**Your goal**
Please set down the whole listing again, precisely.

**Provided data**

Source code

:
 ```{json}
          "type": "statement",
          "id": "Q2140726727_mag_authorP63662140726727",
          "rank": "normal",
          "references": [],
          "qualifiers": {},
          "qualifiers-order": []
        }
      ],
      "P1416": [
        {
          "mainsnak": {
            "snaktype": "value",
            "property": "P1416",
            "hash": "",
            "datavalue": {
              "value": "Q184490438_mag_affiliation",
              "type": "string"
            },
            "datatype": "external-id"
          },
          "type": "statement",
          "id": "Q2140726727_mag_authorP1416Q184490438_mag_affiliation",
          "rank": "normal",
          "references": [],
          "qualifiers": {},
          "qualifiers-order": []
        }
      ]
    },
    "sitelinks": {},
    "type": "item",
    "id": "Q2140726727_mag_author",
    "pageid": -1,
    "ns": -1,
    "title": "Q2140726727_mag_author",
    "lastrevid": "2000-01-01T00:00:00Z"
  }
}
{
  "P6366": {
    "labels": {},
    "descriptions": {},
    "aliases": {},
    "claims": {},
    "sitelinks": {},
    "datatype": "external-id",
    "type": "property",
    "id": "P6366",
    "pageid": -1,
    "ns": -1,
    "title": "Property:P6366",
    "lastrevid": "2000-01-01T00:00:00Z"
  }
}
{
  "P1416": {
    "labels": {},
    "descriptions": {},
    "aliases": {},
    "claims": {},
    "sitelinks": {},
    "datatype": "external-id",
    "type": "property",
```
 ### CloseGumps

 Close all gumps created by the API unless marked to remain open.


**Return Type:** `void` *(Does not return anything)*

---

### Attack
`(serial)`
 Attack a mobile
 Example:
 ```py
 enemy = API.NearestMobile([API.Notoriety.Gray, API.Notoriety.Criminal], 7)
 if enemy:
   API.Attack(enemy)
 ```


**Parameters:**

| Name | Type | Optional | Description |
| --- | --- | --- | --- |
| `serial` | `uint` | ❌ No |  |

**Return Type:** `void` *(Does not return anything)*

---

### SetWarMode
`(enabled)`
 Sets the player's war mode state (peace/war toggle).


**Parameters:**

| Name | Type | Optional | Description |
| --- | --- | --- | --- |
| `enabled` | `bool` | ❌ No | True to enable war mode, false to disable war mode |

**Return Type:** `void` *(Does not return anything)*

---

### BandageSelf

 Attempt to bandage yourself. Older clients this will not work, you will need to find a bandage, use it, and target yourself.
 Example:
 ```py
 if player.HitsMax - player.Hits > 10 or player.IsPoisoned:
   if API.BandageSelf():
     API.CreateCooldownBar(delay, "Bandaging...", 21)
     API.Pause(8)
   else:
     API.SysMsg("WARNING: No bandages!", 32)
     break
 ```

**Solution to this exercise**
Source code

:
 ```{json}
          "type": "statement",
          "id": "Q2140726727_mag_authorP63662140726727",
          "rank": "normal",
          "references": [],
          "qualifiers": {},
          "qualifiers-order": []
        }
      ],
      "P1416": [
        {
          "mainsnak": {
            "snaktype": "value",
            "property": "P1416",
            "hash": "",
            "datavalue": {
              "value": "Q184490438_mag_affiliation",
              "type": "string"
            },
            "datatype": "external-id"
          },
          "type": "statement",
          "id": "Q2140726727_mag_authorP1416Q184490438_mag_affiliation",
          "rank": "normal",
          "references": [],
          "qualifiers": {},
          "qualifiers-order": []
        }
      ]
    },
    "sitelinks": {},
    "type": "item",
    "id": "Q2140726727_mag_author",
    "pageid": -1,
    "ns": -1,
    "title": "Q2140726727_mag_author",
    "lastrevid": "2000-01-01T00:00:00Z"
  }
}
{
  "P6366": {
    "labels": {},
    "descriptions": {},
    "aliases": {},
    "claims": {},
    "sitelinks": {},
    "datatype": "external-id",
    "type": "property",
    "id": "P6366",
    "pageid": -1,
    "ns": -1,
    "title": "Property:P6366",
    "lastrevid": "2000-01-01T00:00:00Z"
  }
}
{
  "P1416": {
    "labels": {},
    "descriptions": {},
    "aliases": {},
    "claims": {},
    "sitelinks": {},
    "datatype": "external-id",
    "type": "property",
```
 ### CloseGumps

 Close all gumps created by the API unless marked to remain open.


**Return Type:** `void` *(Does not return anything)*

---

### Attack
`(serial)`
 Attack a mobile
 Example:
 ```py
 enemy = API.NearestMobile([API.Notoriety.Gray, API.Notoriety.Criminal], 7)
 if enemy:
   API.Attack(enemy)
 ```


**Parameters:**

| Name | Type | Optional | Description |
| --- | --- | --- | --- |
| `serial` | `uint` | ❌ No |  |

**Return Type:** `void` *(Does not return anything)*

---

### SetWarMode
`(enabled)`
 Sets the player's war mode state (peace/war toggle).


**Parameters:**

| Name | Type | Optional | Description |
| --- | --- | --- | --- |
| `enabled` | `bool` | ❌ No | True to enable war mode, false to disable war mode |

**Return Type:** `void` *(Does not return anything)*

---

### BandageSelf

 Attempt to bandage yourself. Older clients this will not work, you will need to find a bandage, use it, and target yourself.
 Example:
 ```py
 if player.HitsMax - player.Hits > 10 or player.IsPoisoned:
   if API.BandageSelf():
     API.CreateCooldownBar(delay, "Bandaging...", 21)
     API.Pause(8)
   else:
     API.SysMsg("WARNING: No bandages!", 32)
     break
 ```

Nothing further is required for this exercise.